Ararat #1: Lac de Van

Publié le 30/08/2021

Tel un oiseau, l’avion vole si bas qu’il effleure l’eau bleue étincelante de lac de Van avant de toucher terre. De ses 4058 mètres d’altitude, le volcan Süphan Dağı qui surplombe sa rive nord, semble alors encore bien plus élevé encore, comme l’indique faussement ma carte Michelin de la Turquie. A cet instant précis, j’ai l’impression d’entrer dans une univers irrémédiablement ocre, sec, rocailleux, qui porte à la fois l’immensité océanique et la réclusion solitaire d’un bassin endoréique, véritable fragment de ciel échoué. Un horizon d’austérité privé d’arbres que je ne pourrai quitter à nouveau qu’en m’envolant. Avec le lac Sevan (Arménie) et le lac d’Orumieh (Iran), il représente aux yeux des Arméniens les trois « mers d’Arménie ». Il en a porte en tous les cas l’amplitude et la profondeur. L’aéroport de Van, écrasé de chaleur estivale, dégage un sentiment de cul-de-sac et d’éloignement. Je connais bien ce sentiment d’exil et de renaissance que chaque début de voyage, en avion, me procure. Un furtif vague à l’âme. Mon trop plein de bagages menacerait de me rendre pitoyable dans cet implacable paysage désertique où même l’ombre me paraît encore trop chaude.
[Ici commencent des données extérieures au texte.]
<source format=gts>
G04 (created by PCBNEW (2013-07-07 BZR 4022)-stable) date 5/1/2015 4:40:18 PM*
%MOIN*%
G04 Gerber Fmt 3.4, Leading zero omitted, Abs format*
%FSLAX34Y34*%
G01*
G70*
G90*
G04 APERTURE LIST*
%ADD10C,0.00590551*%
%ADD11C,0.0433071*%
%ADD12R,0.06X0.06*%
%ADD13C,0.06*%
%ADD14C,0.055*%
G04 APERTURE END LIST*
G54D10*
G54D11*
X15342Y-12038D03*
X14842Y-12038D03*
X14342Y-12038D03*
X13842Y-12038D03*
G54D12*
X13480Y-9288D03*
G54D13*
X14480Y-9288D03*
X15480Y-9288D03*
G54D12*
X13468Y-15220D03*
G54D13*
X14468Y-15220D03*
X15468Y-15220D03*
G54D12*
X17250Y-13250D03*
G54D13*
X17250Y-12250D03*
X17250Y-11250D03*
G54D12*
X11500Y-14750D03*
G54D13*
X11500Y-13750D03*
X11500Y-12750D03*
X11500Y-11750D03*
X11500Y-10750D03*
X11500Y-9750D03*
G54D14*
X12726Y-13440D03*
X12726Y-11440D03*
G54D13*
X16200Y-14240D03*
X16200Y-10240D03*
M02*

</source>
Mes gourdes sont vides, la soif me tenaille. Je remonte mon vélo avec des gestes maintes fois répétés; réparti mon fourbi, dont une paire de chaussures de trek, un paire de bâtons de ski et des habits chauds. L’Ararat est encore loin, mais il pèse déjà de tout son poids dans mes sacoches, de toute sa présence dans mon âme.
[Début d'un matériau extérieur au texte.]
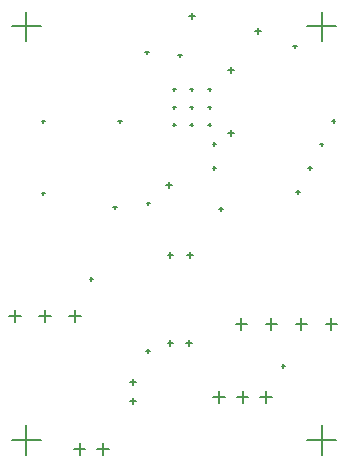
<source format=gbr>
G04*
G04 #@! TF.GenerationSoftware,Altium Limited,Altium Designer,22.4.2 (48)*
G04*
G04 Layer_Color=128*
%FSLAX44Y44*%
%MOMM*%
G71*
G04*
G04 #@! TF.SameCoordinates,805B4EF3-34EF-46CF-B3EC-FB7C4EB053B5*
G04*
G04*
G04 #@! TF.FilePolarity,Positive*
G04*
G01*
G75*
%ADD11C,0.1270*%
D11*
X163750Y306600D02*
X166250D01*
X165000Y305350D02*
Y307850D01*
X163750Y291600D02*
X166250D01*
X165000Y290350D02*
Y292850D01*
X163750Y321670D02*
X166250D01*
X165000Y320420D02*
Y322920D01*
X148750Y306600D02*
X151250D01*
X150000Y305350D02*
Y307850D01*
X178750Y306600D02*
X181250D01*
X180000Y305350D02*
Y307850D01*
X178750Y291600D02*
X181250D01*
X180000Y290350D02*
Y292850D01*
X148750Y291600D02*
X151250D01*
X150000Y290350D02*
Y292850D01*
X148750Y321670D02*
X151250D01*
X150000Y320420D02*
Y322920D01*
X178750Y321670D02*
X181250D01*
X180000Y320420D02*
Y322920D01*
X65000Y17000D02*
X75000D01*
X70000Y12000D02*
Y22000D01*
X85000Y17000D02*
X95000D01*
X90000Y12000D02*
Y22000D01*
X222960Y60960D02*
X232960D01*
X227960Y55960D02*
Y65960D01*
X202960Y60960D02*
X212960D01*
X207960Y55960D02*
Y65960D01*
X182960Y60960D02*
X192960D01*
X187960Y55960D02*
Y65960D01*
X35640Y130000D02*
X45640D01*
X40640Y125000D02*
Y135000D01*
X61040Y130000D02*
X71040D01*
X66040Y125000D02*
Y135000D01*
X10240Y130000D02*
X20240D01*
X15240Y125000D02*
Y135000D01*
X202010Y123190D02*
X212010D01*
X207010Y118190D02*
Y128190D01*
X252810Y123190D02*
X262810D01*
X257810Y118190D02*
Y128190D01*
X227410Y123190D02*
X237410D01*
X232410Y118190D02*
Y128190D01*
X278210Y123190D02*
X288210D01*
X283210Y118190D02*
Y128190D01*
X12500Y25000D02*
X37500D01*
X25000Y12500D02*
Y37500D01*
X262500Y375000D02*
X287500D01*
X275000Y362500D02*
Y387500D01*
X12500Y375000D02*
X37500D01*
X25000Y362500D02*
Y387500D01*
X262500Y25000D02*
X287500D01*
X275000Y12500D02*
Y37500D01*
X153440Y350520D02*
X156440D01*
X154940Y349020D02*
Y352020D01*
X195620Y337820D02*
X200620D01*
X198120Y335320D02*
Y340320D01*
X241070Y87630D02*
X244070D01*
X242570Y86130D02*
Y89130D01*
X250757Y358099D02*
X253757D01*
X252257Y356599D02*
Y359599D01*
X125500Y353060D02*
X128500D01*
X127000Y351560D02*
Y354560D01*
X188367Y220271D02*
X191367D01*
X189867Y218771D02*
Y221771D01*
X127000Y225177D02*
X129540D01*
X128270Y223907D02*
Y226447D01*
X126209Y100074D02*
X129209D01*
X127709Y98574D02*
Y101574D01*
X160440Y106680D02*
X165440D01*
X162940Y104180D02*
Y109180D01*
X144440Y106680D02*
X149440D01*
X146940Y104180D02*
Y109180D01*
X195620Y284480D02*
X200620D01*
X198120Y281980D02*
Y286980D01*
X37870Y294640D02*
X40870D01*
X39370Y293140D02*
Y296140D01*
X143577Y240481D02*
X148577D01*
X146077Y237981D02*
Y242981D01*
X98504Y221661D02*
X101504D01*
X100005Y220161D02*
Y223161D01*
X161330Y181610D02*
X166330D01*
X163830Y179110D02*
Y184110D01*
X144440Y181610D02*
X149440D01*
X146940Y179110D02*
Y184110D01*
X78510Y161290D02*
X81510D01*
X80010Y159790D02*
Y162790D01*
X102640Y294640D02*
X105640D01*
X104140Y293140D02*
Y296140D01*
X37870Y233545D02*
X40870D01*
X39370Y232045D02*
Y235045D01*
X182650Y275590D02*
X185650D01*
X184150Y274090D02*
Y277090D01*
X182650Y255270D02*
X185650D01*
X184150Y253770D02*
Y256770D01*
X253500Y235000D02*
X256500D01*
X255000Y233500D02*
Y236500D01*
X263500Y255000D02*
X266500D01*
X265000Y253500D02*
Y256500D01*
X283500Y295000D02*
X286500D01*
X285000Y293500D02*
Y296500D01*
X273500Y275000D02*
X276500D01*
X275000Y273500D02*
Y276500D01*
X218480Y370840D02*
X223480D01*
X220980Y368340D02*
Y373340D01*
X162500Y383800D02*
X167500D01*
X165000Y381300D02*
Y386300D01*
X113070Y73660D02*
X118070D01*
X115570Y71160D02*
Y76160D01*
X113070Y58040D02*
X118070D01*
X115570Y55540D02*
Y60540D01*
M02*

</source>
Au moment d’enfourcher mon vélo, je rencontre inopinément une institutrice turque qui s’en va rejoindre un groupe de deux cent cyclistes partis pour un tour du lac de Van. Depuis l’écroulement de l’Empire Ottoman, la Turquie est tiraillée entre son Ouest et son Far-Est, l’Europe et l’Asie, la modernité et la tradition, l’héritage de la laïcité d’Atatürk et aujourd’hui la tentation populiste d’Erdogan qui construit mosquées, routes et bâtiments à tour de bras. En Asie mineure, comme partout ailleurs, le statut de la femme, est une question majeure.
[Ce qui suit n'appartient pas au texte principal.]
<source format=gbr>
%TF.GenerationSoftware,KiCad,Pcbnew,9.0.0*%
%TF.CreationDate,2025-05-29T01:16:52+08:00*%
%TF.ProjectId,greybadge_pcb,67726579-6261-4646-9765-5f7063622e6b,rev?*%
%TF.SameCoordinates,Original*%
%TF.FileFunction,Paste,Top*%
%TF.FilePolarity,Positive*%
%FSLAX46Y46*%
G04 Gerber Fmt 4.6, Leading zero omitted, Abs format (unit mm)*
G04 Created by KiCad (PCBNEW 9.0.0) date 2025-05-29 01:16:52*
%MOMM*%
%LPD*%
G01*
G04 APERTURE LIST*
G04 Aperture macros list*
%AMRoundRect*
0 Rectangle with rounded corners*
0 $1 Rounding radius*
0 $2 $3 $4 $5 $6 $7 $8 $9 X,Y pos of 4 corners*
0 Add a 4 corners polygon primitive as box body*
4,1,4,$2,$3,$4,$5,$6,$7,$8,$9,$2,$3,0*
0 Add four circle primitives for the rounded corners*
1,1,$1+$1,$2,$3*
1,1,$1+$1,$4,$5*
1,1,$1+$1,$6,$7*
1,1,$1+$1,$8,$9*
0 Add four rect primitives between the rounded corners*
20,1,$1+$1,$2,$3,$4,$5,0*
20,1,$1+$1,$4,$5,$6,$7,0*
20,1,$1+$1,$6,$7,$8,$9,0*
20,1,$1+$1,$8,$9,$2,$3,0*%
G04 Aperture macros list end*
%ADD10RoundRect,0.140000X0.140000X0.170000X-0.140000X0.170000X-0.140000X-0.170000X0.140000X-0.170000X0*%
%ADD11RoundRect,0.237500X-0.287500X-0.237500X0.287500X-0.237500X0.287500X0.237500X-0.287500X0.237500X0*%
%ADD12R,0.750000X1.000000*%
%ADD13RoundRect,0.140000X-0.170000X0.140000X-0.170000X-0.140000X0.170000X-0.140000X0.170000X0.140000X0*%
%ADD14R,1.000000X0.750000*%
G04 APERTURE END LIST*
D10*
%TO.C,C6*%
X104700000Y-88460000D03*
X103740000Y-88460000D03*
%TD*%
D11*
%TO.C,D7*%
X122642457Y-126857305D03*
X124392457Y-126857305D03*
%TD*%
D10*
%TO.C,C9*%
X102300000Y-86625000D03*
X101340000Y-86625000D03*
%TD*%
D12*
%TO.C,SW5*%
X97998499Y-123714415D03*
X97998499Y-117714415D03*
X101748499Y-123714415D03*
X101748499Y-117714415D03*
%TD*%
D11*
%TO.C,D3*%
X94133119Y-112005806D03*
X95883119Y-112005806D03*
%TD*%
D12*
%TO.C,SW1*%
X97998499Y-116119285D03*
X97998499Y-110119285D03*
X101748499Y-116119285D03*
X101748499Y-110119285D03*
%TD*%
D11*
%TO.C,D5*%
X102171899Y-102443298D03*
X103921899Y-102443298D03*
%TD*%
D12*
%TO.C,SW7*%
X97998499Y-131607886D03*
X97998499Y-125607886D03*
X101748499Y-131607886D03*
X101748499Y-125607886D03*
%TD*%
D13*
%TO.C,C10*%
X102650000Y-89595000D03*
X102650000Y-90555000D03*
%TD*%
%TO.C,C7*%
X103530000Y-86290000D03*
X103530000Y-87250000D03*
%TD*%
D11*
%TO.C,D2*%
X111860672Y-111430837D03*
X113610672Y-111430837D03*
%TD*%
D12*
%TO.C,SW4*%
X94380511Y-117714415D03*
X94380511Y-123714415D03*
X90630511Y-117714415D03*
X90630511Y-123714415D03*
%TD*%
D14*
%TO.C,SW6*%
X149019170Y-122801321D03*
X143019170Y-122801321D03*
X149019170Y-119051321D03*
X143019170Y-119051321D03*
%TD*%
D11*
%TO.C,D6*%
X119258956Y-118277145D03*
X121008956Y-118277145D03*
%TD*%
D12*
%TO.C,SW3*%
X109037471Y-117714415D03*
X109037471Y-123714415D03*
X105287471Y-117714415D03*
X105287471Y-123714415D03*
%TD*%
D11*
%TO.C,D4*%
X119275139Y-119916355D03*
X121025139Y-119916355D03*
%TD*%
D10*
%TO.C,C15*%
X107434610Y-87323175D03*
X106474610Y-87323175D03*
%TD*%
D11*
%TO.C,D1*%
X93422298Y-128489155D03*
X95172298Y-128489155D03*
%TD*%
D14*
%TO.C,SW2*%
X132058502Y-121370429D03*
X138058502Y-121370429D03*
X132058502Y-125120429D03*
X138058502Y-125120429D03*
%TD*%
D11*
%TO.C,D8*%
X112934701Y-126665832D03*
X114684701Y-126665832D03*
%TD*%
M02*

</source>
Régulièrement, des parpaings en béton et des sacs de sables forment des barrages routiers. Des véhicules blindés de la Jandarma sillonnent le paysage rêche. Casernes et camps d’entraînement militaires occupent d’immenses terrains bardés de barbelés, de caméras et de miradors… Plus encore de présence armée qu’il y a trente ans!